::: TEXT UNDER STUDY

Preferably the main hub part of the piston cylinder is separated into two portions, typically by a piston attached to the piston rod assembly.
Preferably fluids can be injected or rejected from each portion of the main hub part of the piston cylinder. Preferably a first hydraulic line connects to the first, upper, portion of the main hub part of the piston cylinder and a second hydraulic line connects to the second, lower, portion of the main hub part of the piston cylinder. Typically each hydraulic line connects to the hydraulic pump and fluid reservoir. Typically fluid flow control means are provided to control the fluid travelling in the hydraulic lines between the reservoir/pump and each portion of the main hub part of the piston cylinder. Preferably the rate and direction of the fluid may be controlled by the fluid control means. Preferably the fluid control means are valves. Preferably there are four valves.
Preferably the first valve is provided on the first hydraulic line. Preferably the first valve is a two way valve, that is it may be set to allow fluid to travel from the reservoir to the cylinder or in the opposite direction, from the cylinder to the reservoir.
Preferably the second hydraulic line connects to the reservoir and pump via the other valves which are connected in parallel. Typically the second valve may transfer fluid from the reservoir to the lower portion of the cylinder. Typically the third and fourth valves allow fluid transfer from the lower portion of the cylinder to the reservoir. Preferably the third valve can accurately regulate the amount of fluid passing therethrough. Typically, a further valve is provided in series with the third valve to resist the flow of fluid therethrough below a specified pressure.

::::::

Could you restate the piston cylinder passage between "Preferably the first valve is provided" and "a specified pressure.", inclusive, renaming "reservoir" to "tank" throughout?

::: MATERIAL SHOWN

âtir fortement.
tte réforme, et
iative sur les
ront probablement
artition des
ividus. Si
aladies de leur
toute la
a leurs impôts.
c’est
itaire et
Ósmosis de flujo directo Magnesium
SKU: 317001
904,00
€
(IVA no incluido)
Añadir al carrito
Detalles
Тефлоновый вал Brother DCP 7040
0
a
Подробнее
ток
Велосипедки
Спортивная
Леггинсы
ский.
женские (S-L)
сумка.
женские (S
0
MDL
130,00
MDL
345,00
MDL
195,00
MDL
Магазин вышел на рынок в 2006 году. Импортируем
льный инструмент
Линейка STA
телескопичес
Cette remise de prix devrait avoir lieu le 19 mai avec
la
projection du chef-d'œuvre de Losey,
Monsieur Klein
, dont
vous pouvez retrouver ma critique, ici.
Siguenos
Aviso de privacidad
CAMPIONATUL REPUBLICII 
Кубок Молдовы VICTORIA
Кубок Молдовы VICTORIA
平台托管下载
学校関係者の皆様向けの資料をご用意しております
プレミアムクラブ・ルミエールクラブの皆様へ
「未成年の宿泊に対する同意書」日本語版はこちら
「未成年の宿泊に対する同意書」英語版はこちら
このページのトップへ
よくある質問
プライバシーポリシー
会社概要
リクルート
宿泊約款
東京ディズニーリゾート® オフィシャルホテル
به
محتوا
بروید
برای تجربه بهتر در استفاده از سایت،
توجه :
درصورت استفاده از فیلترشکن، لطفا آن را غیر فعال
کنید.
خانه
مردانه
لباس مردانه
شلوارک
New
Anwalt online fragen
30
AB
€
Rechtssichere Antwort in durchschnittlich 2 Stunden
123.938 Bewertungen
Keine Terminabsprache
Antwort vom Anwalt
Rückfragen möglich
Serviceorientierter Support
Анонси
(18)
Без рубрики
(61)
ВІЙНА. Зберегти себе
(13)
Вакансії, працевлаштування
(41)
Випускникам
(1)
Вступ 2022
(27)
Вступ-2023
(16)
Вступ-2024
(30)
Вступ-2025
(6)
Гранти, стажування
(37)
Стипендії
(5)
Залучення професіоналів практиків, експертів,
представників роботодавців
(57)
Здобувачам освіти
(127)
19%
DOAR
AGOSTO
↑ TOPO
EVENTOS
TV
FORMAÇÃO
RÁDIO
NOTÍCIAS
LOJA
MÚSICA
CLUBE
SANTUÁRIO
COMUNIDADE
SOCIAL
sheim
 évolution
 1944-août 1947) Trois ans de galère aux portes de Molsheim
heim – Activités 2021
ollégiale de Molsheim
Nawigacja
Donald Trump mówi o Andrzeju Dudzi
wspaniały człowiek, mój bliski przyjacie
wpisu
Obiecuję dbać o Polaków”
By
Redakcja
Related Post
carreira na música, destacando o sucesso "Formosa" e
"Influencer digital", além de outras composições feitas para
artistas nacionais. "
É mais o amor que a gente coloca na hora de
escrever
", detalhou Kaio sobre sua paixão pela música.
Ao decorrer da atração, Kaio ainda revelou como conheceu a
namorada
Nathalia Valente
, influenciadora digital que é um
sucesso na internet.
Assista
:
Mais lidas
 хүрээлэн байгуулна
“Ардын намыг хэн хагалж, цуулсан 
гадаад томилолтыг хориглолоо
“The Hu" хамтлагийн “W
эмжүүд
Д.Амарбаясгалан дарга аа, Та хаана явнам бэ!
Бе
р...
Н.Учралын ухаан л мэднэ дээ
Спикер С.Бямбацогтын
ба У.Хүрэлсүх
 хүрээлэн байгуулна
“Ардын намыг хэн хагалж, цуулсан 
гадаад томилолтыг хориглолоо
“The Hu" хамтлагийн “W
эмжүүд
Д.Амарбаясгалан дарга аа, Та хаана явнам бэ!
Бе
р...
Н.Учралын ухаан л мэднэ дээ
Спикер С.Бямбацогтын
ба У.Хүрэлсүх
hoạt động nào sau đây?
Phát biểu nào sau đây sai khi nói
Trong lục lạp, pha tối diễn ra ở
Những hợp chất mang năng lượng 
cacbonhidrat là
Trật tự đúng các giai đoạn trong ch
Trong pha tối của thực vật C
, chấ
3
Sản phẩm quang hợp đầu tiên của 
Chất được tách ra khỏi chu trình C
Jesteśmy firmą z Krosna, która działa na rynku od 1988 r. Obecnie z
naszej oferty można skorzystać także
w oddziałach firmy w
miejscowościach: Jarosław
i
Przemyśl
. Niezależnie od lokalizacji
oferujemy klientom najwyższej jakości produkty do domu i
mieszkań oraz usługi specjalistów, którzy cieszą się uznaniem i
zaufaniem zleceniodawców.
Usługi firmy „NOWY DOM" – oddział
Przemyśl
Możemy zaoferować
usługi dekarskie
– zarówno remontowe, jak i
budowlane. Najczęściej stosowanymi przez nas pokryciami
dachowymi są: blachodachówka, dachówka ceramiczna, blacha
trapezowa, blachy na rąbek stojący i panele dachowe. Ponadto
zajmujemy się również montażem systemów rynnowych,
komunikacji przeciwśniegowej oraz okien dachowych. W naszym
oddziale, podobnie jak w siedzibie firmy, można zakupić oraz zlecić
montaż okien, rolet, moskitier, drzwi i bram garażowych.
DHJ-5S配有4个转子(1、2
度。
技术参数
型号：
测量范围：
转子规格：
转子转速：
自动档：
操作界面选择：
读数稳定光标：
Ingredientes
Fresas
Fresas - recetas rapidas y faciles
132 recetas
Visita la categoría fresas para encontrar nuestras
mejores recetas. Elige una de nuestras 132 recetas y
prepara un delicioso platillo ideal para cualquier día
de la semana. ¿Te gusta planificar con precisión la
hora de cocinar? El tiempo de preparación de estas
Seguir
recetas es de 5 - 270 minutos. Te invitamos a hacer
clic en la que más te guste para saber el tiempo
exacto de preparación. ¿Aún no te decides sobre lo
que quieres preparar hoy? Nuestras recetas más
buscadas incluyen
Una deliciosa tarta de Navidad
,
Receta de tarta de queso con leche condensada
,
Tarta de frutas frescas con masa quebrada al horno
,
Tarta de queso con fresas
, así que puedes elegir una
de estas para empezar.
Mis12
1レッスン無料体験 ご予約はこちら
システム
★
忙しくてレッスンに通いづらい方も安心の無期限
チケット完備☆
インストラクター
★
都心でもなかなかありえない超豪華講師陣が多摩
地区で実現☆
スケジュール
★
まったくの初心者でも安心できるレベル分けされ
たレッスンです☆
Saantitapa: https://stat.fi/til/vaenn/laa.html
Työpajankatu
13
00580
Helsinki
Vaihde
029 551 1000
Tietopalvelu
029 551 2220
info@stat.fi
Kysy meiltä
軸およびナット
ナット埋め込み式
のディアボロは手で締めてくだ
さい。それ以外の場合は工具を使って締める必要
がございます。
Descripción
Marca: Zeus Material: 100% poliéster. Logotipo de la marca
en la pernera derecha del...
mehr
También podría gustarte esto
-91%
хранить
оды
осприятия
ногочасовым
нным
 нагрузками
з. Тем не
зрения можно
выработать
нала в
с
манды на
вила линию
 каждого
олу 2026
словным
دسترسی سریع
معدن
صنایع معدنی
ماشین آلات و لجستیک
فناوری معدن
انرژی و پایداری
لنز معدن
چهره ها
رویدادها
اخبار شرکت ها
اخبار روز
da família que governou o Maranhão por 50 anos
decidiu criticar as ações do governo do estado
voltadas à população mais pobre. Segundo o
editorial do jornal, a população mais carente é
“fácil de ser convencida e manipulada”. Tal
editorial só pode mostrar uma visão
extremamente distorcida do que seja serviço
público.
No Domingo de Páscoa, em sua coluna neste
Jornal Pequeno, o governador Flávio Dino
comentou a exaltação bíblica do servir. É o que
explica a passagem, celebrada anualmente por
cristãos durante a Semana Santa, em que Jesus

::::::

▶ _ANSWER AREA_:
Preferably the first valve is provided on the first hydraulic line. Preferably the first valve is a two way valve, that is it may be set to allow fluid to travel from the tank to the cylinder or in the opposite direction, from the cylinder to the tank.
Preferably the second hydraulic line connects to the tank and pump via the other valves which are connected in parallel. Typically the second valve may transfer fluid from the tank to the lower portion of the cylinder. Typically the third and fourth valves allow fluid transfer from the lower portion of the cylinder to the tank. Preferably the third valve can accurately regulate the amount of fluid passing therethrough. Typically, a further valve is provided in series with the third valve to resist the flow of fluid therethrough below a specified pressure.